Claim University is a giant warehouse operated by the insurance company Travelers, where insurance adjusters go to train. Inside are dinged-up cars, damaged store fronts, and big model houses.
And while you might not think of insurance adjusters as risk takers, Patrick Gee, who works on auto and property claims for Travelers, said they can be.
“Whenever you climb ladders or you get up on a roof, despite well-trained claim professionals with safety standards, there’s always a risk of an accident occurring,” Gee said.
Which gets us to a buzzing noise that accompanied us while we talked. It was a tiny drone — that hovered over our heads, zipped over the model house’s shingled roof, and snapped photos of damage.

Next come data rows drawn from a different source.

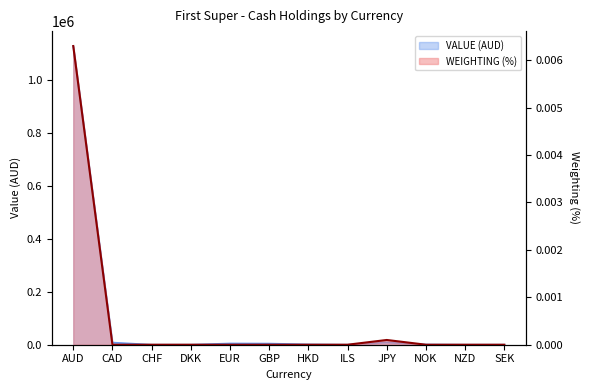

List the labels in order of value, smallest first.

CAD, CHF, DKK, EUR, GBP, HKD, ILS, NOK, NZD, SEK, JPY, AUD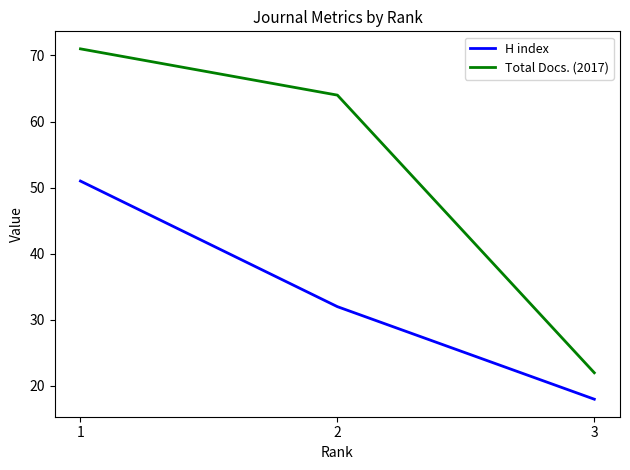

How many Total Docs. (2017) values are between 22 and 71?

3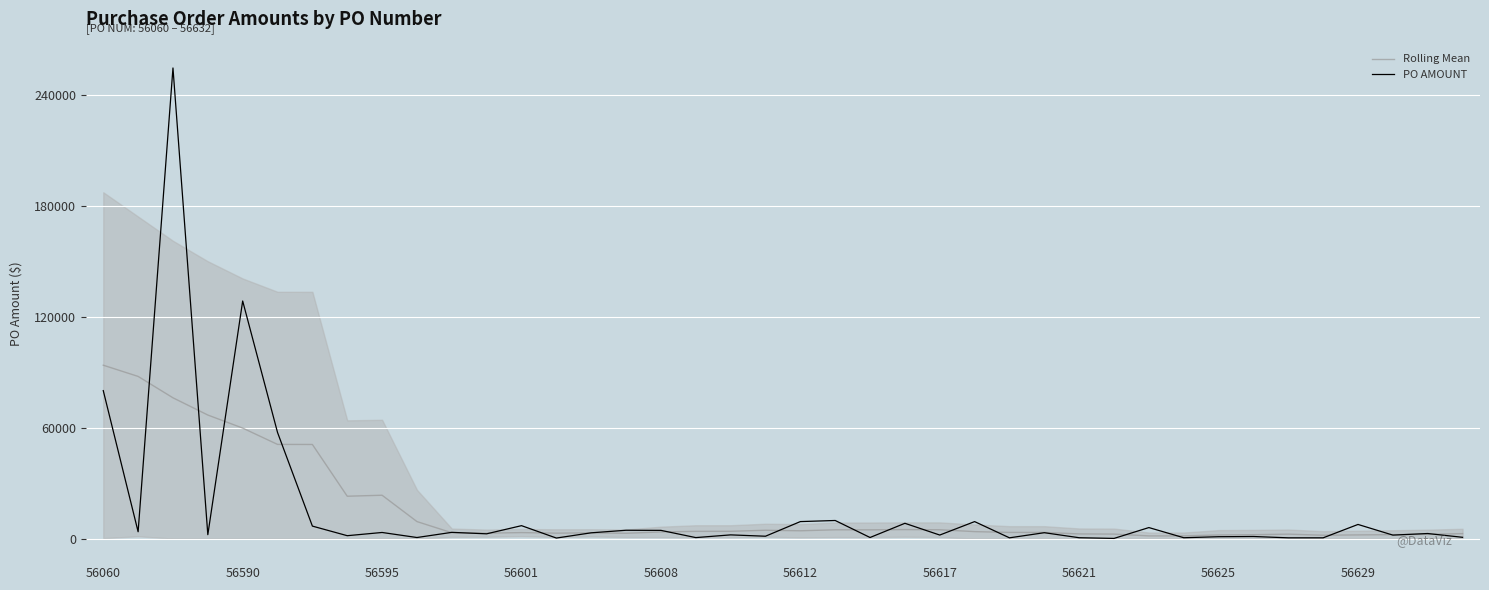

Is the value of PO AMOUNT at 11 greater than the value of Rolling Mean at 19?

No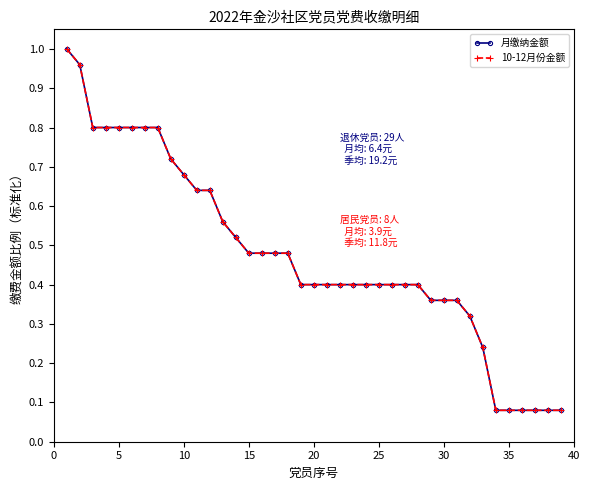

What is the difference between the maximum and minimum values in the 10-12月份金额 series?

0.9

New rules making it easier for companies to fly small unmanned aircraft — or drones — could mean big benefits for agriculture, the real estate business or for movie makers looking to get that perfect aerial shot. But drones also have insurance adjusters interested in new possibilities.
“Often if we need to evaluate a roof that’s really complicated and very, very steep,” Gee said, “we might need to bring in an outside expert that’s specially trained with all the harnesses and rigging to evaluate damage on steep roofs.”
But now that Federal Aviation Administration regulations have been loosened, Gee said a certified adjuster could stay off that roof entirely — flying a drone to get all the pictures they need on their first visit.
“It will be something that — most field people will have a drone in their trunk or their back pocket,” said Jay Jablonski with Hartford Steam Boiler, an insurance company that among other things, not surprisingly, covers steam boilers — sometimes several stories tall.
“We’re looking at can we actually use drones inside the boiler to get some of the information, so we don’t necessarily have to set up the scaffolding inside of a boiler,” Jablonski said.
Tom Karol, general counsel at the National Association of Mutual Insurance Companies, said the use of drones could extend beyond individual claims. Think large-scale disasters.
“If you have a limited amount of appraisers and a limited amount of people that can actually go there, and the place is fairly inaccessible, that drone can maybe do the work of 10 people in the time of one,” Karol said.
Back at the training site at Travelers, Patrick Gee said as fall weather brings rain, hail or possibly a hurricane, hundreds of adjusters will ramp up their training to become certified in the hope of using more drones — and fewer ladders — while out taking claims.